Ajit Singh’s call for productivity and intensive farming.
Do they know the ground reality of agriculture?
Who speaks for farmers? How committed is the government for the agri sector?
At the second International Congress on Plant Physiology, the President said this. The agri minister said this. What about the Prime Minister and his distinguished Cabinet colleagues? The Prime Minister, the Deputy Prime Minister, the Finance Minister and the Agri Minister and in an indirect way the Food Minister are all the senior politicians and ministers who have the authority and moral responsibility to give agriculture its due priority in the scheme of things.
Drought and crop failures mean in India, farmers have to resort to suicides. Indian agriculture doesn’t suffer from crop failures. India is now an agriculture surplus country. Rice, wheat, cotton, sugarcane, milk, vegetables, fruits, we produce more than we can consume. More production, more prices fall. When prices fall, farmers face distress situations. Distress drives them to suicides. In AP, in five years, the Chief Minister admits 1000 farmers committed suicides. The Opposition leader says in his letter to National Human Rights Commission, the figure is more than 2000 farmers. Coercive methods are resorted to collect co-op or EB dues from farmers in all States, notably in TN, AP and Karnataka.
Then, what is the state of agriculture and what are the pressing problems in this crucial sector?
First, there is the continuing tragic news of farmers’ suicides. Also increasingly, the farmers’ suicide news is getting reported as a minor news item in the national newspapers. A latest farmer’s suicide is reported from the Cauvery Basin State; TN. Starvation deaths are taken seriously and become highly sensitive issues. But not farmers’ suicides! The most tragic development lately is the growing insensitivity of the politicians, political parties, notably the senior politicians in Delhi and the Chief Ministers in the States. We haven’t seen the PM or the Dy. PM or their Cabinet colleagues ever mentioning these unfortunate loss of lives.
Or the very rural and farm structure that drives farmers to the desperate limits of living. For every suicide that takes place, there must be at least a few hundreds of farmers in that locality in desperate situations, right? Second, there is this tendency to treat farmer’s agitations as if the agitators are like other agitators. See the Parliamentary debate that took place after the UP farmers agitations over sugarcane price led to the killing of three farmers. The Bharatiya Kisan Sangh is perhaps the only one farmers group that is still active, other farmers groups in other States, including the one led by Sharad Joshi have all become inactive or made inactive by the government in many devious ways.
We could write a full-fledged editorial about how the farmers’ leaders are “bought” by the governments, openly or secretly.

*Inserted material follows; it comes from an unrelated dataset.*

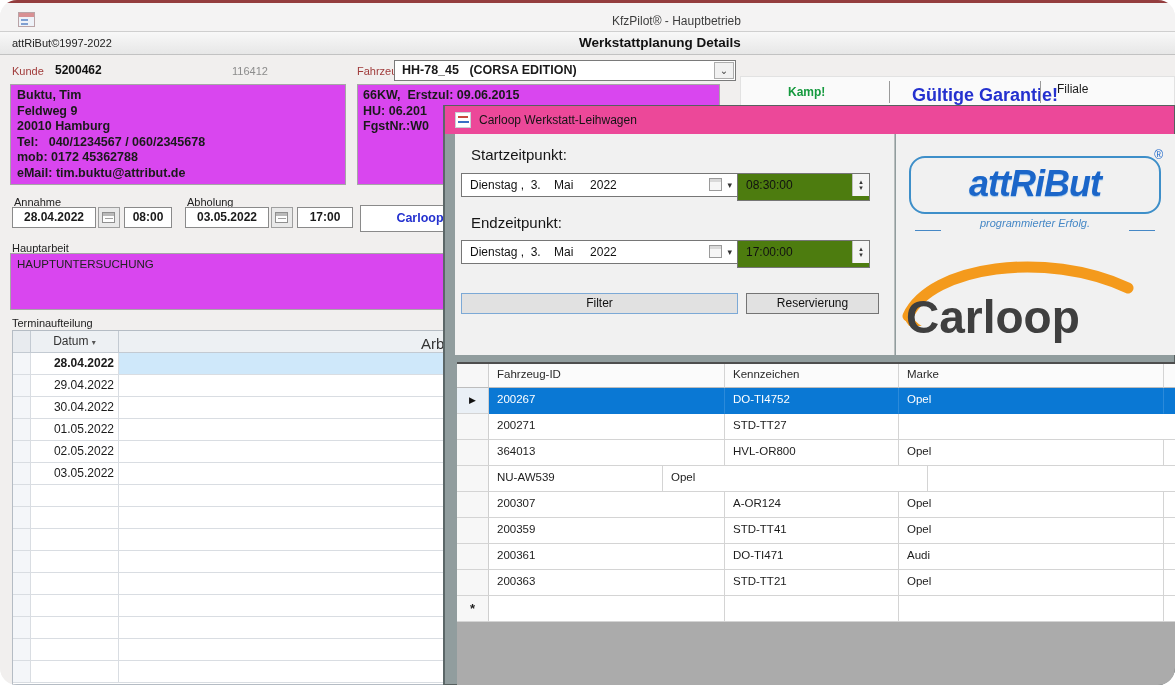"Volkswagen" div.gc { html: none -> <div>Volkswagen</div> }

The political parties, the Congress, the BJP and the Samajwadis are claiming credit for raising farmers’ issues. BJP is most hypocritical when it accuses the Opposition for hijacking the farmers’ issues. What else is the Opposition’s main claim to be Opposition?
Third, farming is a sector that is totally neglected when it comes to getting any protection for farmers. The new finance minister, Mr.Jaswant Singh, seems no better than his predecessor. Mr.Singh wants the new Securitization Bill to recover dues from Banks would now be covering the cooperative banks too! This move, along with the use of the Bill for commercial banks to recover dues from farmers would spell disaster to the farming sector.
Fourth, the admission by the Agri minister Mr.Ajit Singh that farmers commit suicides because they are unable to repay their loans owing to various factors, including crop failures is no great discovery. We need crop-specific agri policy. Be it rice, wheat or vegetables, there must be a minimum-guaranteed price support by the government. Agri exports, we have to promote for specific commodities. If Karnataka can export Niger seeds (Rs.6 crores), rose onions (Rs.30 crores) this year, why not other States? We don’t need to raise agri productivity, or crop diversification. What we need is to regulate and restrict, if need be, the specific crops to ensure a higher price. We are sorry to say that the agri minister, in spite of his known commitment to farmers cause is proving ineffective in bringing about any recognizable paradigm shift to give farmers a New Deal. Yes, he had convened an All India Conference of State Agriculture and Co-operative Ministers on Agriculture, Credit and Crop Insurance. He had highlighted the state of affairs. The RBI had lowered the lending rates and yet farmers actually pay 14 to 16 per cent. 40 per cent of farm credit in India is still from the private money lenders. Is this not a shameful state of affairs?
What the PM can do is to give farmers a decent share in resources? The PM can ask the experts some hard questions. What do the US and EU do to their farmers? There is their huge agri subsidy. American farmers receive an average subsidy of 30,000 dollars per farm per year. Besides, they get other indirect monetary support to produce and export profitably. This fiscal year, US farm exports touched 57 bn (billion), the highest since ’97.